How do you define your \mu?
In the theorem I stated, \mu_i is the lagrange multiplier corresponding to the i^\mathrm{th} inequality constraint. You typically don’t deal with it explicitly; rather it is handled by the quadratic optimizer under the hood.
Here is a toy example to illustrate my point.
The goal is to minimize F(x) = x_1^2 + x_2^2 + x_1
subject to h(x) = 1 - x_1 = 0
and g(x) = x_1 - x_2 - \psi \le 0
In this example, \psi can be interpreted as a model parameter.
We can work this out analytically. From the equality constraint, x_1 = 1. We then minimize F(x) my making x_2 as close to 0 as possible subject to x_2 \ge 1 - \psi. There are two cases.
Case 1: \psi > 1, then x_2 = 0, and the inequality constraint does not matter.
Case 2: \psi \le 1, then x_2 = 1 - \psi.
Let’s now differentiate the solution, x, with respect to \psi. \mathrm d x_1 / \mathrm d \psi = 0. For x_2 we have
\begin{eqnarray*}
\mathrm d x_2 / \mathrm d \psi & = & 0, \ \ \psi > 1 \\
& = & -1, \ \ \psi < 1 \\
& = & \mathrm{does \ not \ exist \ at} \ \psi = 1
\end{eqnarray*}
You would get the derivative if as you approached the boundary \psi = 1, the derivative of x_2 went to 0. This is what the theorem tells you, but as far as I can tell, this is a difficult condition to enforce – and things get more intricate when you have multiple constraints.

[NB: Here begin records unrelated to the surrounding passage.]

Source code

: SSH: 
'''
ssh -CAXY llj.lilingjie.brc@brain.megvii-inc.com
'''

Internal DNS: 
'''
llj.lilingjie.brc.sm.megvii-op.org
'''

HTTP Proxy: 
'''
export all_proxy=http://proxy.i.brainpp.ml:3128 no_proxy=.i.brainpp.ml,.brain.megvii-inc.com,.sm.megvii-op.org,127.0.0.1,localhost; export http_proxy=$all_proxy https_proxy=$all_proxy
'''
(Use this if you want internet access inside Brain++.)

Now here’s the solution using the Lagrangian multipliers. We start by introducing the Lagrangian
\mathcal L(x, \omega, \mu) = F(x) + \omega h(x) + \mu g(x)
and solve for stationarity
\nabla_{x, \omega, \mu} \mathcal L = 0
So instead of solving for x, you solve for the augmented variable \tilde u = (x, \omega, \mu). You have some additional constraints: (i) primal feasibility, g(\tilde u) \le 0 and complementary slackness \mu g(\tilde u) = 0. Plug in the analytical solutions, and you’ll find that they work.
Now the equation f := \nabla \mathcal L = 0 gives you an implicit function theorem for the derivatives, namely \mathrm d \tilde u / \mathrm d \psi = - [\partial f / \partial \tilde u]^{-1} \partial f / \partial \psi. This is the term you need to control at the boundary. I hope this sheds some light, even though I omitted several steps.